* **The task**:
Gather every line of the records that contains the string "left", and copy each one. Case counts.

### Data extract

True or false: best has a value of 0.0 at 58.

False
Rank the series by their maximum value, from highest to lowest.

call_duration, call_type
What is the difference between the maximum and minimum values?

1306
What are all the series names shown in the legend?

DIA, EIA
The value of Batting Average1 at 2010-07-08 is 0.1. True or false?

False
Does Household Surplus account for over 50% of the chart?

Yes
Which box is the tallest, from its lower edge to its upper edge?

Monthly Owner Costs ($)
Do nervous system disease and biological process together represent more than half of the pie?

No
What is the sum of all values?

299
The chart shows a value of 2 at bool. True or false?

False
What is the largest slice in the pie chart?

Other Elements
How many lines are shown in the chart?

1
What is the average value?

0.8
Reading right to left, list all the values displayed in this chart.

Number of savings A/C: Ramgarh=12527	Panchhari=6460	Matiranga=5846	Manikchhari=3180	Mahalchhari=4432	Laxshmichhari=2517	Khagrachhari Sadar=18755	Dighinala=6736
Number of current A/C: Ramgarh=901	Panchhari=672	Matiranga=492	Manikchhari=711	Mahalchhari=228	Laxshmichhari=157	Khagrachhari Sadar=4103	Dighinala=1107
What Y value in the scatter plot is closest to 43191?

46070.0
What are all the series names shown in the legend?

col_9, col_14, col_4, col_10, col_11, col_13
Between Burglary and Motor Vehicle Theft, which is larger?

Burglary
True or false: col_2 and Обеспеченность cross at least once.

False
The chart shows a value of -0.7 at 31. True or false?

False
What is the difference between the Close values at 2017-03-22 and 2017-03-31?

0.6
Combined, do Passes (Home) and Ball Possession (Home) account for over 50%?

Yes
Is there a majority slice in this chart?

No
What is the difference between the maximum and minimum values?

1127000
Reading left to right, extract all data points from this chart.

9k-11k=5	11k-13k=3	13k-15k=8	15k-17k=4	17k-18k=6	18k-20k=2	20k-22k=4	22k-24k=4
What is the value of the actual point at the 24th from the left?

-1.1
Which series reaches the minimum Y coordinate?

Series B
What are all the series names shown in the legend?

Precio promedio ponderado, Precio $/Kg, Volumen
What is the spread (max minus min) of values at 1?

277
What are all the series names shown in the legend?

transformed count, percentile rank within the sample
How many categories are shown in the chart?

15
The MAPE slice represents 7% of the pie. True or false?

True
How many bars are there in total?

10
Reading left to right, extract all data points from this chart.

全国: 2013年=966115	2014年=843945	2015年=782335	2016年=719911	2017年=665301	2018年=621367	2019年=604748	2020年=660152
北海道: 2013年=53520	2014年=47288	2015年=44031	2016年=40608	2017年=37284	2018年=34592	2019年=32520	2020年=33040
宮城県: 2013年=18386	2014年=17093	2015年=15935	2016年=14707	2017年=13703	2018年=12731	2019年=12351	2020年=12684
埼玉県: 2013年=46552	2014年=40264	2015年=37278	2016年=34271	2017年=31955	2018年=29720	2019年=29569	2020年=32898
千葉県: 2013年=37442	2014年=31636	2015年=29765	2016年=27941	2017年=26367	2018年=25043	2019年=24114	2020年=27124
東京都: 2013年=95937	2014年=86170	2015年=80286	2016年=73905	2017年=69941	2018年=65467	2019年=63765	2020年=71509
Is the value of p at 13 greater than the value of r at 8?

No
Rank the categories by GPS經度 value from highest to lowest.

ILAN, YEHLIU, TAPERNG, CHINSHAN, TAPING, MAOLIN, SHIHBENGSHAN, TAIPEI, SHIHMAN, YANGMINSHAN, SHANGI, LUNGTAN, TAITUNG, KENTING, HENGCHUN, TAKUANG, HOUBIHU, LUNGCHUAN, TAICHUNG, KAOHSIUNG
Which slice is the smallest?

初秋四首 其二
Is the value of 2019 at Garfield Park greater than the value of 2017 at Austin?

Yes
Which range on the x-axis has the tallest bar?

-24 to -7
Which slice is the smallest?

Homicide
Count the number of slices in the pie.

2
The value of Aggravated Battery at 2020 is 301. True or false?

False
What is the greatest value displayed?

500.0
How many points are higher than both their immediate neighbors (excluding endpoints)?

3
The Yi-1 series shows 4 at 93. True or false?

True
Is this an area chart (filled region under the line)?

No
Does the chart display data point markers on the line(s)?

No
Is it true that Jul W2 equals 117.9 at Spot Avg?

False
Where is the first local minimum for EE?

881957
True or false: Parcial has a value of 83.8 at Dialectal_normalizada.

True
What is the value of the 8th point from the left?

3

######

* **Result below**:
Reading right to left, list all the values displayed in this chart.
Reading left to right, extract all data points from this chart.
What is the value of the actual point at the 24th from the left?
Reading left to right, extract all data points from this chart.
What is the value of the 8th point from the left?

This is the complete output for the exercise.